Make the entire slidedeck digital accessible, including providing descriptions of images, tables and identifying the reading order. For more details, see the Digital Accessibility Resource Guide. You can use the built-in Accessibility Checker in Microsoft Powerpoint to check your progress. To do this, go to the Review tab, and then to Accessibility Checker. A side panel will open and review the slide deck. Check the side panel after each slide.

You can access the digital accessible slides here. There were many recommended actions we followed up with using the ‘Review’ tool in PowerPoint, and some we chose to leave alone.

24 instances of colored text were modified for easier legibility. Ultimately we picked the darker colors since they contrasted more easily with the bright or white backgrounds.

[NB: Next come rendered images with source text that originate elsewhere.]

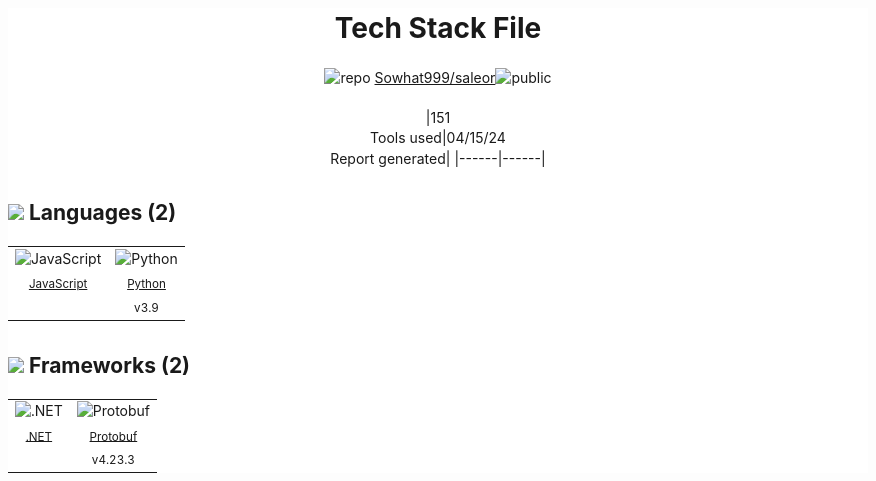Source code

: 
<div align="center">

# Tech Stack File
![](https://img.stackshare.io/repo.svg "repo") [Sowhat999/saleor](https://github.com/Sowhat999/saleor)![](https://img.stackshare.io/public_badge.svg "public")
<br/><br/>
|151<br/>Tools used|04/15/24 <br/>Report generated|
|------|------|
</div>

## <img src='https://img.stackshare.io/languages.svg'/> Languages (2)
<table><tr>
  <td align='center'>
  <img width='36' height='36' src='https://img.stackshare.io/service/1209/javascript.jpeg' alt='JavaScript'>
  <br>
  <sub><a href="https://developer.mozilla.org/en-US/docs/Web/JavaScript">JavaScript</a></sub>
  <br>
  <sub></sub>
</td>

<td align='center'>
  <img width='36' height='36' src='https://img.stackshare.io/service/993/pUBY5pVj.png' alt='Python'>
  <br>
  <sub><a href="https://www.python.org">Python</a></sub>
  <br>
  <sub>v3.9</sub>
</td>

</tr>
</table>

## <img src='https://img.stackshare.io/frameworks.svg'/> Frameworks (2)
<table><tr>
  <td align='center'>
  <img width='36' height='36' src='https://img.stackshare.io/service/1014/IoPy1dce_400x400.png' alt='.NET'>
  <br>
  <sub><a href="http://www.microsoft.com/net/">.NET</a></sub>
  <br>
  <sub></sub>
</td>

<td align='center'>
  <img width='36' height='36' src='https://img.stackshare.io/service/4393/ma2jqJKH_400x400.png' alt='Protobuf'>
  <br>
  <sub><a href="https://developers.google.com/protocol-buffers/">Protobuf</a></sub>
  <br>
  <sub>v4.23.3</sub>
</td>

We also ran 44 images through the Image Description Generator to provide 136 instances of alternative text for users to take advantage of in the slides. A merged cell recommendation was provided for the table on page 48, but we ultimately chose to ignore it. Merging the cells in that table did not provide any clarity on the data within the cells. 12 slides had shared titles that we slightly modified to make them distinct from each other. Finally, we reviewed the reading order of 13 slides’ content and confirmed that the given order made sense for each slide.